Pencil or bow skirt are also a nice match for a feminine and dancer like allure
Just like Audrey Hepburn!
Audrey Hepburn in Breakfast at Tiffany’s
Collage: Carla Bruni, a very elegant lady found on Emerson Fry’s website, stylist Elisa Nalin by Vanessa Jackman
When choosing your kitten heel, make sure:
– it is not heavy looking (if open-toed choose it slightly pointy)
– its heel is not is going too much inside the shoe (but the heel going outside is a big don’t)
Mellow Yellow suede kitten heel from SS13
2. Boots heels (wide heels)
Boots often have wide heels that will make you appear effortlessly leaner and taller.
They are the perfect match for a mini skirt or skinny jeans, no matter what size your are.
However, you should not wear them with under knee skirts or bootcut pants because that would make your legs appear thicker.
The shape of the shoe point should never be square.
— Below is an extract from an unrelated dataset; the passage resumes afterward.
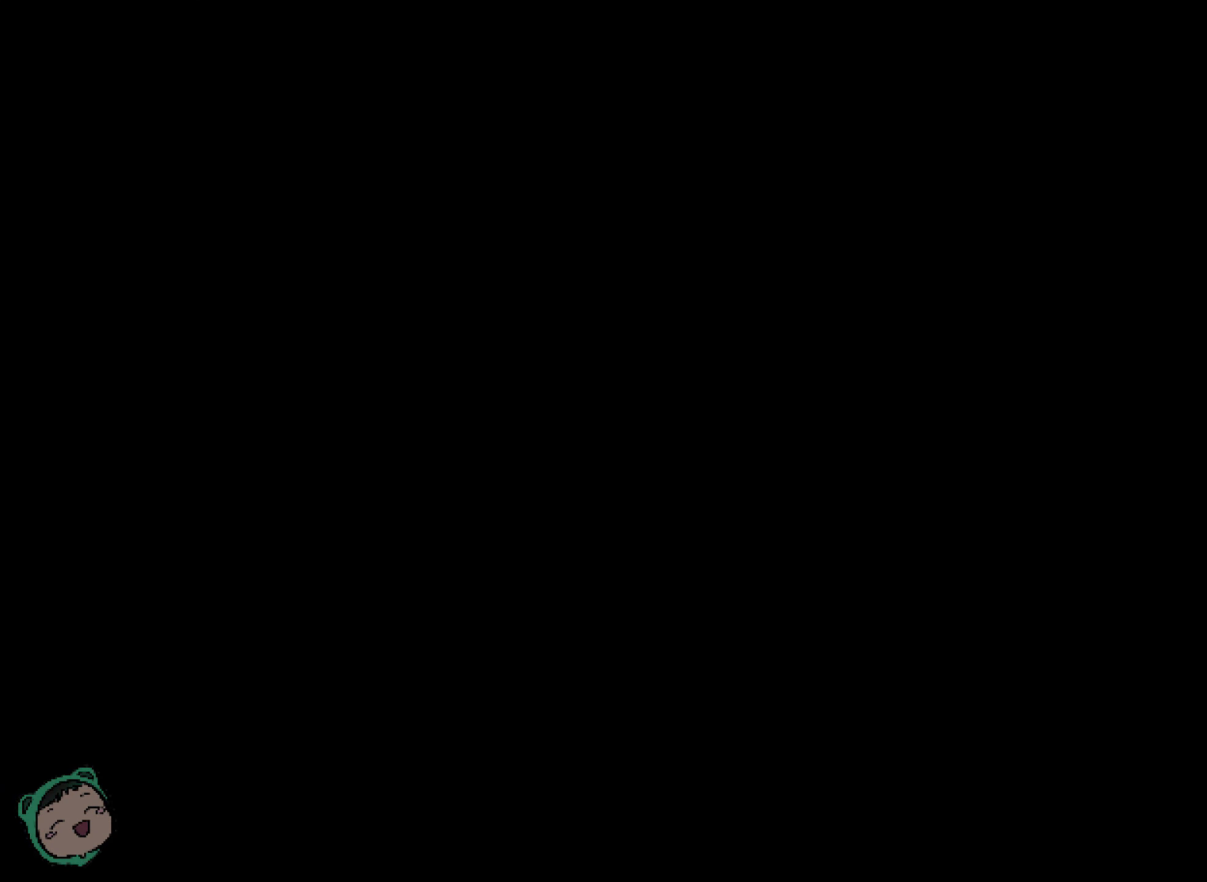
{"dt_ms": 500, "buttons": ["DPAD_RIGHT"], "left_stick": "center", "right_stick": "center", "events": [[400, "DPAD_RIGHT", "down"]]}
That looks very old.
Wedges include a high front platform and are therefore easy to walk with if not sky-high.
Most of them are sandals because as boots they can quickly appear massive.
As you may not know, mini wedges exist and they might be the more comfortable shoe ever created while they also make your leg appear slightly longer and give you an elegant allure.
They can be worn with pretty much everything except bootcut pants which do not match that ladylike look.
Higher sandal wedges are especially pretty on bare legs. Fashion experts can match it with tights or even socks when it’s colder.
In summer,wearing a thick wedge makes your ankle and legs appear thinner in contrast.
Marant wedges boots. Not easy to master, but she nailed it.
4. High heels
By high heels, I mean those that are between 3 and 5 inches high with rather wide heels.
They give you gorgeous long legs and are comfy to walk with on a daily basis.
Although all those women wear dresses, you can match those kind of heels with absolutely everything.
Maybe just avoid bodycon dresses or mini shorts that could look tacky.
Boots can also have very high heels! Like those Hermès.
If you want to be sure to be comfortable, there should be a platform in front just like on the above picture.
5. Stiletto heels
Stilettos are shoes with very thin heels, in french we also call them “talons aiguilles” which litterally translates as “needle heels”
They are very sexy and made the success of men shoe designers like Christian Louboutin (black stiletto above) or Manolo Blahnik.
They start at 3 inches and can reach 6 inches.
I think the best height is 4 or 5 inches because it does not require a platform.
To me, and, as far as I can see in the street, for most Parisiennes, the stiletto heel does not involve a heavy platform on the front.
Kate Middleton on the right
See the difference? Isn’t it more elegant without platform?
By the way, stiletto is sexy enough by itself. Pair it with rather long skirts or ankle revealing pants.
Shorts or miniskirts are way too sexy and the result is tacky.
Carine Roitfeld, Giovanna Battaglia by Stockholm streetstyle, Kate Moss
And to match it with pants the role model is french Vogue director Emmanuelle Alt and her crew!